The latest: In a new letter calling for Republicans to bring insurance CEOs to the Senate as well, Wyden and Senate health committee ranking Democrat Bernie Sanders (Vt.) included vertical integration on their list of grievances.
- Using UnitedHealth Group as an example, Sanders and Wyden wrote that a patient could receive their insurance coverage from United, get a prescription from a United-owned pharmacy and have surgery at a United-owned facility.
- "At every step of the way, United can extract profit from patients, all while side-stepping rules that establish minimum standards for how much revenue from insurance premiums must be spent on actual patient care," they write.

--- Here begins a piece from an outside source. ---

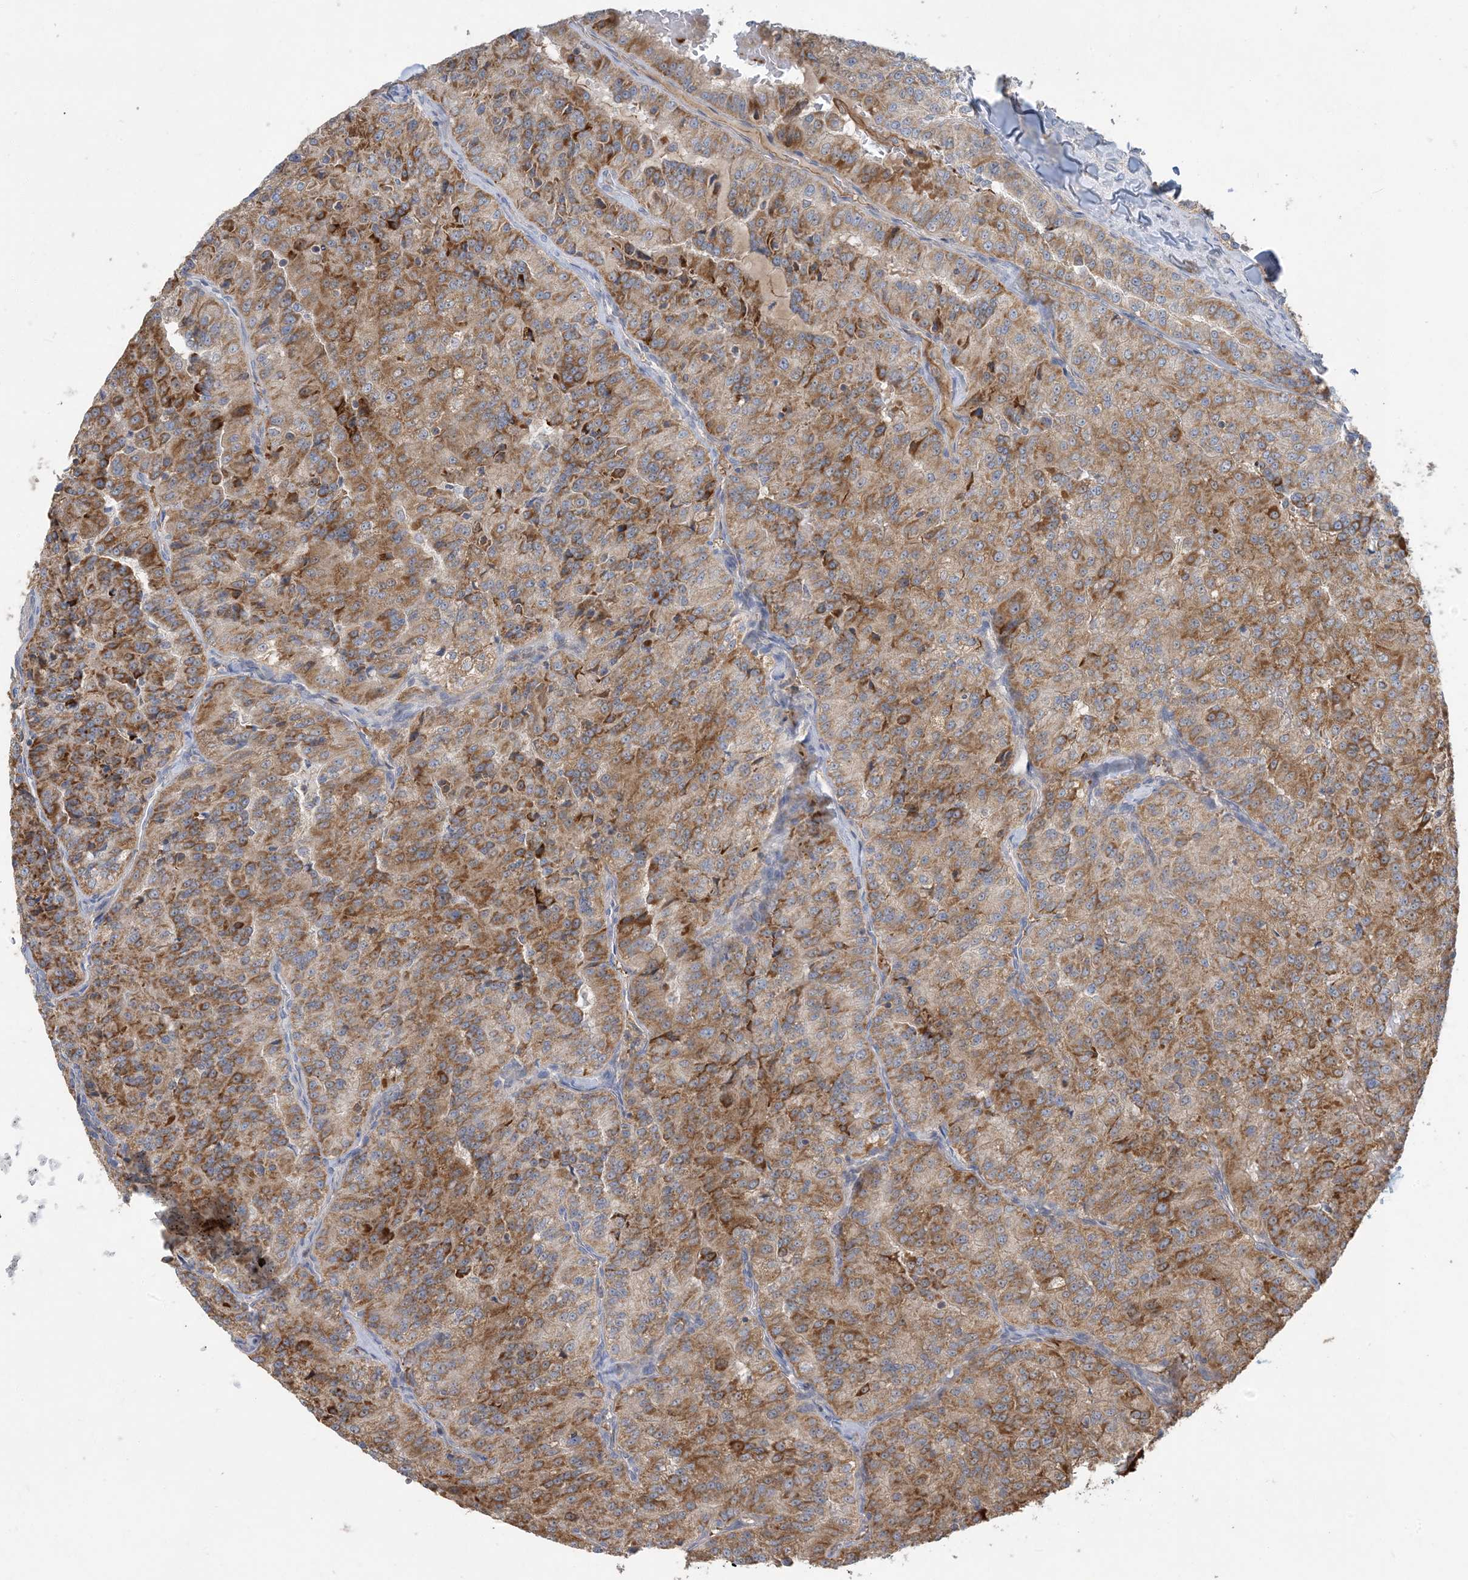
{"staining": {"intensity": "moderate", "quantity": ">75%", "location": "cytoplasmic/membranous"}, "tissue": "renal cancer", "cell_type": "Tumor cells", "image_type": "cancer", "snomed": [{"axis": "morphology", "description": "Adenocarcinoma, NOS"}, {"axis": "topography", "description": "Kidney"}], "caption": "Renal cancer (adenocarcinoma) tissue shows moderate cytoplasmic/membranous expression in approximately >75% of tumor cells", "gene": "ECHDC1", "patient": {"sex": "female", "age": 63}}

- In recent congressional testimony, United defended its design, saying it incentivizes keeping the cost of care as low as possible.
Between the lines: There are ways to address the behaviors policymakers are criticizing while stopping short of breaking up any companies. Options include more transparency requirements telling consumers who owns what, and regulating how insurers pay providers that they own.
Yes, but: Breaking up big insurance companies could have unintended consequences.
- It could stunt any potential positive outcomes of having a patient's care coordinated all under the same roof, Whaley said.
- It also could drive more physicians into businesses owned by hospitals or private equity that research has shown raise costs, he said.
And trustbusting may not be the panacea lawmakers are looking for.
- "Breaking up the vertical integration is a necessary part of this, but it is not sufficient, because if you don't also stop the financial game playing between even the unaffiliated entities, you're not going to really solve the problem," Blumberg said.